::: Material provided
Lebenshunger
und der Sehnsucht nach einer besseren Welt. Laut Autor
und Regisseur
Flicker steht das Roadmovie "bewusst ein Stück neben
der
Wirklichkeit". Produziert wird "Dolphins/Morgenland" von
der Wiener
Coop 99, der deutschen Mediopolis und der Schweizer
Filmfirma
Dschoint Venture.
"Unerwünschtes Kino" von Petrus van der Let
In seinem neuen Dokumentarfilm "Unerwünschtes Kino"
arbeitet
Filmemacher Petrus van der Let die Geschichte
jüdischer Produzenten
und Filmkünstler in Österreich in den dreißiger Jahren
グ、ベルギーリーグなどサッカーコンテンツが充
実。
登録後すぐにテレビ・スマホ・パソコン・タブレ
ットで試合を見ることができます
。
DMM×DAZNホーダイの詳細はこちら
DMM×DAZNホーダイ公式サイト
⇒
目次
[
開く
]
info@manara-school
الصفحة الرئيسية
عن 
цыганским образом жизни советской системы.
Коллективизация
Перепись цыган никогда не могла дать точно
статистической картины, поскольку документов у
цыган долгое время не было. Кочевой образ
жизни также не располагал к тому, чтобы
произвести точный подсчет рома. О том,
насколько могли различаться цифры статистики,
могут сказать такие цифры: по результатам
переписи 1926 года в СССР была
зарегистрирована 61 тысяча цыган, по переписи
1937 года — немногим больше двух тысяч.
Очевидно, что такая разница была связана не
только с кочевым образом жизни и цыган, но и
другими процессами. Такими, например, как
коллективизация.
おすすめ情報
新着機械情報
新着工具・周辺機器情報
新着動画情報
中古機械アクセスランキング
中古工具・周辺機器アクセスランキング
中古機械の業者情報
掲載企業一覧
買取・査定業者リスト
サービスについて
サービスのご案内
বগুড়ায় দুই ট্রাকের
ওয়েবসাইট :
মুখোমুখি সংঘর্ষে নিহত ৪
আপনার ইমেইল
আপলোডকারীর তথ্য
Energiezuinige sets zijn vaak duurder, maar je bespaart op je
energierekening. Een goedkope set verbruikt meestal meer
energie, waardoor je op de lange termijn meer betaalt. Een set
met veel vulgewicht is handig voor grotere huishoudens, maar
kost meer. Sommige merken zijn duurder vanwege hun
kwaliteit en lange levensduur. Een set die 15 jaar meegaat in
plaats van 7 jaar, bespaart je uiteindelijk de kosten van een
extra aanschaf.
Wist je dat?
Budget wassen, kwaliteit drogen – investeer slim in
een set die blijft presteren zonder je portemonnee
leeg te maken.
::::::
> **What you need to do**: Pick out and copy every line of the items above that contains the word "была", matching case exactly.

> **Solution**:
переписи 1926 года в СССР была
Очевидно, что такая разница была связана не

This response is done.